「序列」ではなく「役割分担」という意識

 では、セーラームーン世代がチームでもっとも大事にしていることはなんでしょうか。それは構成員それぞれの「役割分担」です。断じて、組織内の「序列」ではありません。

 セーラーチームの戦い方を思い出してください。セーラームーン以外の4戦士それぞれが敵を攻撃して弱らせ、セーラームーンがフィニッシュを決めます。4戦士だけでも、セーラームーンだけでも、敵に勝てません。ここには明確な役割分担があるのです。

 リーダーは一応セーラームーンですが、序列に基づいた指揮命令系統があるわけではありません。セーラーチームは、上下関係のない役割分担だけが徹底されている、非常にフラットな組織なのです。

 さらに言えば、セーラー戦士ひとりひとりの能力は異なりますが、そこには優劣も貴賎もありません。炎系の攻撃が効く敵もいれば、水系の攻撃が効く敵もいるので、その都度4戦士の攻撃担当が変わります。得意分野に基づいた役割分担が設定されているにすぎないのです。

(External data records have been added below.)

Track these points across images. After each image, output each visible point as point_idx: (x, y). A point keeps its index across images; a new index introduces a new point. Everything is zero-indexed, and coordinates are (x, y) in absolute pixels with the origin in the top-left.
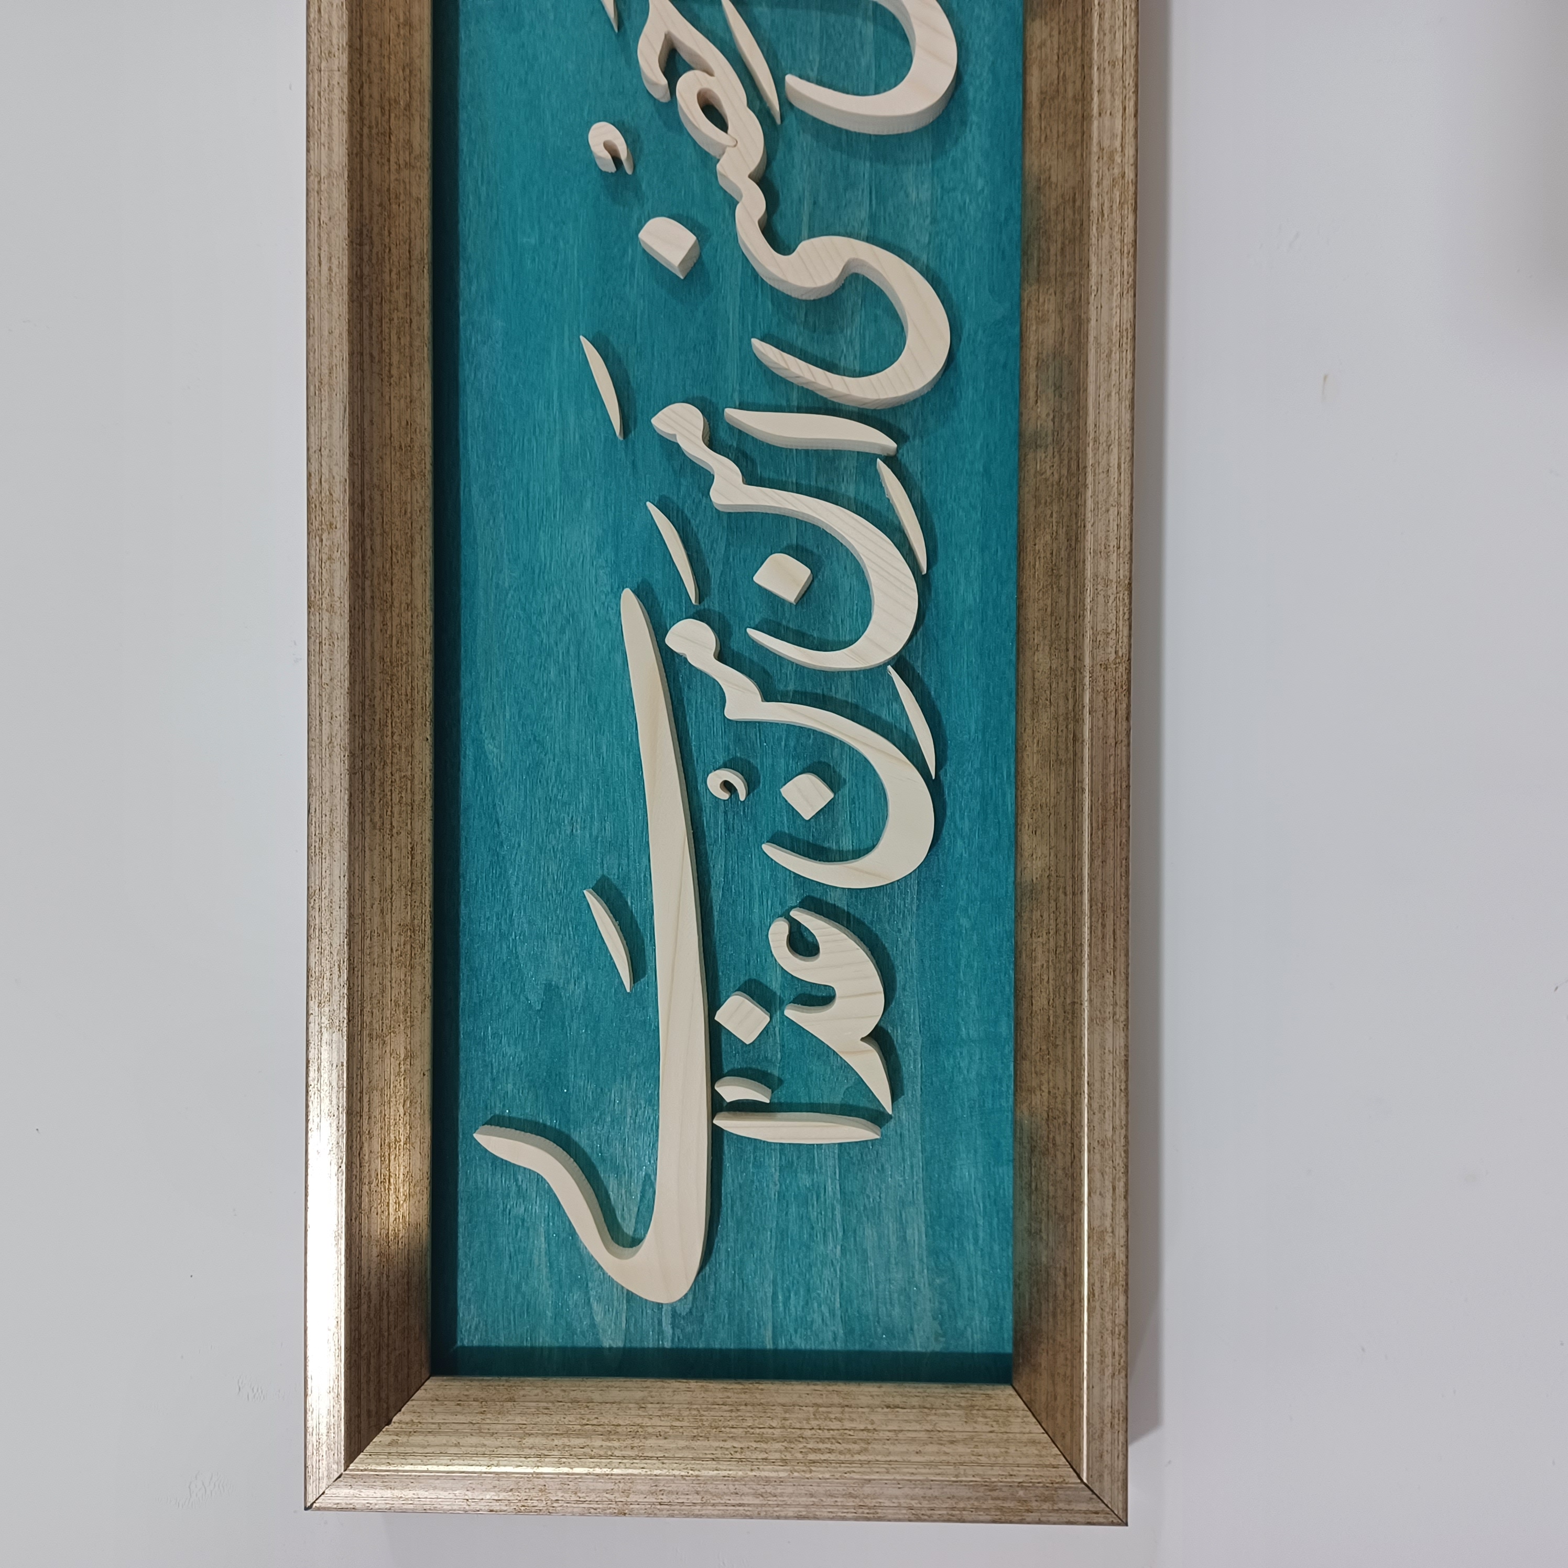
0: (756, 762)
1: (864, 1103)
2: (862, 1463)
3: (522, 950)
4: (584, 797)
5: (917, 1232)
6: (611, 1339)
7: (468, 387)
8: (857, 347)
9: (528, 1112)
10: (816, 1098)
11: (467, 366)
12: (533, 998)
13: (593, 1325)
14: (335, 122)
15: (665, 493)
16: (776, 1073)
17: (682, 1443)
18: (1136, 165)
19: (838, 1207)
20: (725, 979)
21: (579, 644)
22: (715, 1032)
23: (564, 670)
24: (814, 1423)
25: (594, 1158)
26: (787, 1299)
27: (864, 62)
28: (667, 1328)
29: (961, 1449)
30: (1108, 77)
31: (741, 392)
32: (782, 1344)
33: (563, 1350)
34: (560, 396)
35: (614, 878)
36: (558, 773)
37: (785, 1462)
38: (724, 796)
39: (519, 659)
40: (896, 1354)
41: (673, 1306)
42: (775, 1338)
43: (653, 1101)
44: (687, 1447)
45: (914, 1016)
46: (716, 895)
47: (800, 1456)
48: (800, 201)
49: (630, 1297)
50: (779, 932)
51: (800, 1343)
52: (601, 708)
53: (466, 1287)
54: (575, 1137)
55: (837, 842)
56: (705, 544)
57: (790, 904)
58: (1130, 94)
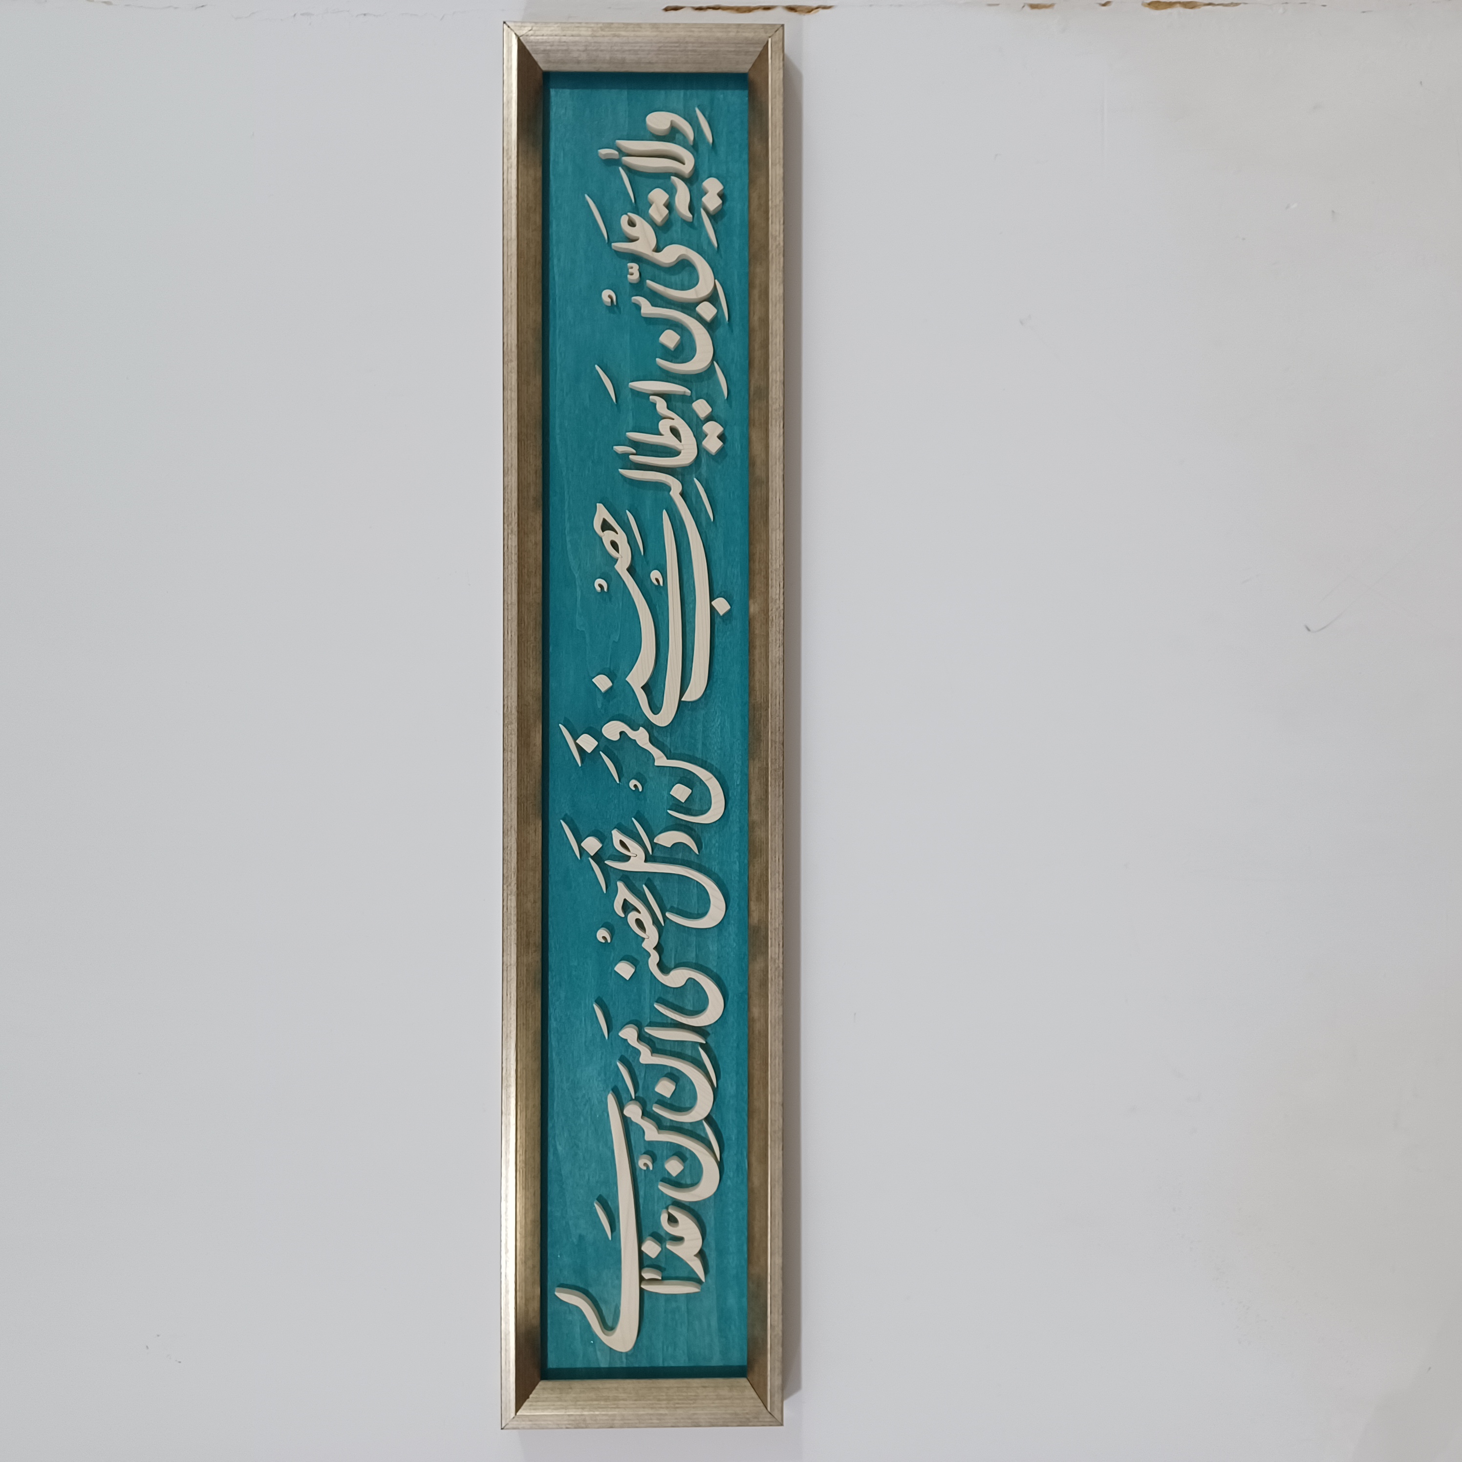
0: (656, 1152)
1: (694, 1276)
2: (694, 1407)
3: (571, 1223)
4: (593, 1165)
5: (714, 1323)
6: (604, 1364)
7: (552, 1017)
8: (692, 1002)
9: (572, 1281)
10: (678, 1275)
11: (551, 1009)
12: (575, 1240)
13: (597, 1359)
14: (512, 947)
15: (623, 1054)
16: (663, 1265)
17: (632, 1402)
18: (783, 963)
19: (686, 1315)
20: (645, 1233)
21: (591, 1109)
22: (641, 1253)
23: (586, 1119)
24: (677, 1394)
25: (598, 1299)
26: (667, 1348)
27: (693, 902)
28: (624, 1360)
29: (727, 1401)
30: (774, 934)
31: (650, 1019)
32: (666, 1365)
33: (586, 1368)
34: (585, 1020)
35: (605, 1196)
36: (584, 1158)
37: (667, 1408)
38: (645, 1168)
39: (570, 1115)
40: (707, 1367)
41: (626, 1353)
42: (663, 1362)
43: (619, 1277)
44: (634, 1404)
45: (713, 1244)
46: (641, 1201)
47: (673, 1406)
48: (671, 950)
49: (611, 1349)
50: (664, 1218)
51: (672, 1364)
52: (600, 1133)
53: (551, 1346)
54: (590, 1290)
55: (686, 1181)
56: (637, 1073)
57: (668, 1204)
58: (781, 940)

 サッカーにたとえてみましょう。シュートを決めるのはひとりの選手ですが、彼だけでは試合には勝てません。敵にプレッシャーをかけて彼へのマークを外す選手、こぼれ球をクリアする選手、守りを固める選手、彼にパスを出す選手。チームメイトの役割分担が徹底されてはじめて、彼はシュートを打つチャンスを得られます。

 たしかに、観客から黄色い声援を浴びるのはシュートを決めた彼だけかもしれません。しかし、他の選手がいなければ、彼はボールに触れることすらできなかったでしょう。構成員に本質的な意味での序列はありません。セーラームーン世代にとって「チーム」とはそういうものです。

 仕事も同じです。ある営業部員が大口の契約を取れたとしましょう。その裏には、多くの人の役割分担がありました。

 データを集めて丁寧な営業資料を作ってくれた派遣社員のメグミちゃん、迅速に契約書を仕上げてくれた法務部の山田女史、提案書にアドバイスをくれた鈴木先輩、ペーペーの頃に客先での振る舞いを教えてくれた小須田部長、折れそうな時にサシ飲みで励ましてくれた同期のよし子――。

 彼らがいなければ、きっと契約は取れませんでした。彼らもある意味でチームメイトなのです。